(Data provided)
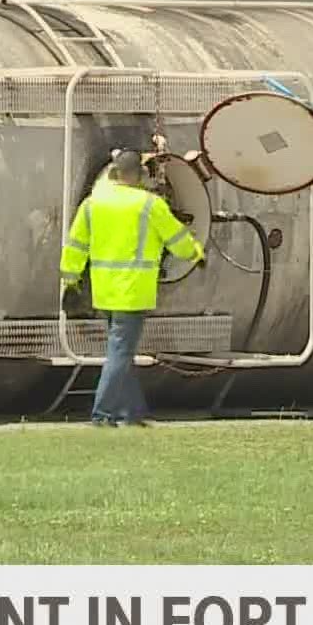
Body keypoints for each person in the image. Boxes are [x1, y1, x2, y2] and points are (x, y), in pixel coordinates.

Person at [60, 151, 206, 426]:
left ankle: (133, 413)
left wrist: (70, 281)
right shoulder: (149, 205)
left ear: (113, 174)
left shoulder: (92, 205)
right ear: (139, 176)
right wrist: (196, 253)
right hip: (134, 292)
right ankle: (102, 414)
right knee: (120, 353)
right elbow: (176, 238)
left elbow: (75, 245)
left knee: (120, 351)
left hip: (104, 292)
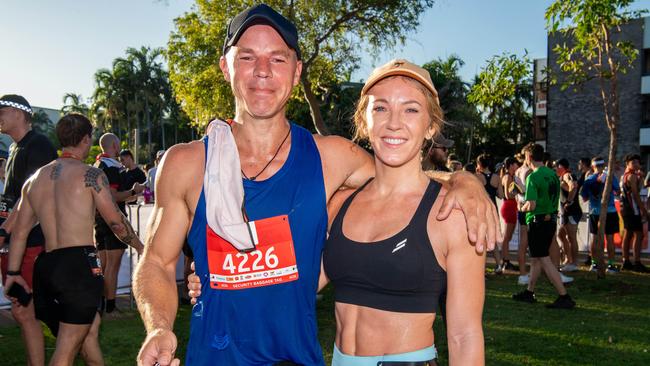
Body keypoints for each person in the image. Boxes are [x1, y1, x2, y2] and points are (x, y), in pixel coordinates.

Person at [133, 4, 499, 366]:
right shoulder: (186, 164)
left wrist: (463, 180)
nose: (263, 71)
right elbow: (157, 262)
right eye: (247, 57)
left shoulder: (333, 159)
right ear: (225, 66)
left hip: (298, 358)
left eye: (277, 59)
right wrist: (159, 327)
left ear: (296, 73)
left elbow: (403, 179)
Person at [189, 59, 486, 365]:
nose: (394, 122)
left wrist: (464, 179)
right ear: (364, 120)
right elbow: (294, 280)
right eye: (380, 108)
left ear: (431, 126)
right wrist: (216, 278)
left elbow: (465, 335)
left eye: (411, 109)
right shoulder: (340, 204)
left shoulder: (452, 213)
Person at [4, 113, 144, 365]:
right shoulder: (90, 175)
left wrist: (13, 272)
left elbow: (20, 233)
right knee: (67, 348)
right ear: (86, 139)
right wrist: (141, 247)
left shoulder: (34, 180)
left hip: (46, 267)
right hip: (78, 266)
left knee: (87, 333)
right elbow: (115, 222)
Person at [0, 94, 57, 365]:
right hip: (13, 243)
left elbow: (32, 198)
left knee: (31, 311)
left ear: (21, 112)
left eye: (3, 110)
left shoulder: (39, 145)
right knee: (22, 311)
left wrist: (4, 229)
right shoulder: (14, 149)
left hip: (31, 243)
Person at [513, 143, 575, 309]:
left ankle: (564, 296)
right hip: (551, 220)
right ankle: (529, 292)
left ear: (529, 157)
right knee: (536, 258)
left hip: (537, 221)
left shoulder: (533, 177)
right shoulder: (553, 174)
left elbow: (531, 205)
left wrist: (521, 206)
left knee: (544, 260)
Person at [94, 133, 145, 313]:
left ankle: (101, 305)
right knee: (112, 267)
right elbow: (113, 197)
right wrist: (133, 191)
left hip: (98, 221)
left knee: (104, 266)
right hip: (113, 218)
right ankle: (110, 307)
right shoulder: (111, 167)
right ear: (115, 145)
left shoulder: (98, 165)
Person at [580, 157, 620, 273]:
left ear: (593, 166)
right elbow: (618, 192)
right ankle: (611, 265)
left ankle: (594, 264)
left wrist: (594, 194)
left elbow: (584, 197)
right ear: (603, 165)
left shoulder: (589, 179)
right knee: (610, 238)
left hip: (595, 212)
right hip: (610, 211)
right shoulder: (610, 177)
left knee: (594, 238)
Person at [620, 153, 648, 272]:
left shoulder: (625, 176)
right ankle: (636, 262)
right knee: (638, 234)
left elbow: (637, 189)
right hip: (632, 210)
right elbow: (636, 195)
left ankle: (626, 261)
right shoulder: (631, 176)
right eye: (633, 162)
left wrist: (641, 178)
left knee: (628, 234)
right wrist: (644, 210)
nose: (637, 164)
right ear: (627, 164)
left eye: (638, 162)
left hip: (627, 209)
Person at [555, 158, 582, 272]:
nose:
(End Data provided)
Exercise description ::
Word for word, set down every line of the records above, and leave the pictures out.

Written solution ::
Body keypoints for each person in the image. Boxes are [x1, y1, x2, y2] and points are (x, y), in pixel coordinates.

Person at [60, 151, 206, 426]:
left ankle: (133, 413)
left wrist: (70, 281)
right shoulder: (149, 205)
left ear: (113, 174)
left shoulder: (92, 205)
right ear: (139, 176)
right wrist: (196, 253)
right hip: (134, 292)
right ankle: (102, 414)
right knee: (120, 353)
right elbow: (176, 238)
left elbow: (75, 245)
left knee: (120, 351)
left hip: (104, 292)
Body keypoints for each person in the image. Boxes are [x1, y1, x2, y2] and points are (x, y), in pixel coordinates.

Person at [133, 4, 499, 366]:
right shoulder: (186, 164)
left wrist: (463, 180)
nose: (263, 71)
right elbow: (157, 262)
right eye: (247, 57)
left shoulder: (333, 159)
right ear: (225, 66)
left hip: (298, 358)
left eye: (277, 59)
right wrist: (159, 327)
left ear: (296, 73)
left elbow: (403, 179)
Person at [189, 59, 486, 365]:
nose: (394, 122)
left wrist: (464, 179)
right ear: (364, 120)
right elbow: (294, 280)
right eye: (380, 108)
left ear: (431, 126)
right wrist: (216, 278)
left elbow: (465, 335)
left eye: (411, 109)
right shoulder: (340, 204)
left shoulder: (452, 213)
Person at [4, 113, 144, 365]:
right shoulder: (90, 175)
left wrist: (13, 272)
left elbow: (20, 233)
right knee: (67, 348)
right ear: (86, 139)
right wrist: (141, 247)
left shoulder: (34, 180)
left hip: (46, 267)
right hip: (78, 266)
left knee: (87, 333)
right elbow: (115, 222)
Person at [0, 94, 57, 365]:
right hip: (13, 243)
left elbow: (32, 198)
left knee: (31, 311)
left ear: (21, 112)
left eye: (3, 110)
left shoulder: (39, 145)
right knee: (22, 311)
left wrist: (4, 229)
right shoulder: (14, 149)
left hip: (31, 243)
Person at [513, 143, 575, 309]:
left ankle: (564, 296)
right hip: (551, 220)
right ankle: (529, 292)
left ear: (529, 157)
right knee: (536, 258)
left hip: (537, 221)
left shoulder: (533, 177)
right shoulder: (553, 174)
left elbow: (531, 205)
left wrist: (521, 206)
left knee: (544, 260)
Person at [94, 133, 145, 313]:
left ankle: (101, 305)
right knee: (112, 267)
right elbow: (113, 197)
right wrist: (133, 191)
left hip: (98, 221)
left knee: (104, 266)
right hip: (113, 218)
right ankle: (110, 307)
right shoulder: (111, 167)
right ear: (115, 145)
left shoulder: (98, 165)
Person at [580, 157, 620, 273]:
left ear: (593, 166)
right elbow: (618, 192)
right ankle: (611, 265)
left ankle: (594, 264)
left wrist: (594, 194)
left elbow: (584, 197)
right ear: (603, 165)
left shoulder: (589, 179)
right knee: (610, 238)
left hip: (595, 212)
right hip: (610, 211)
right shoulder: (610, 177)
left knee: (594, 238)
Person at [620, 153, 648, 272]:
left shoulder: (625, 176)
right ankle: (636, 262)
right knee: (638, 234)
left elbow: (637, 189)
right hip: (632, 210)
right elbow: (636, 195)
left ankle: (626, 261)
right shoulder: (631, 176)
right eye: (633, 162)
left wrist: (641, 178)
left knee: (628, 234)
right wrist: (644, 210)
nose: (637, 164)
right ear: (627, 164)
left eye: (638, 162)
left hip: (627, 209)
Person at [555, 158, 582, 272]:
nose:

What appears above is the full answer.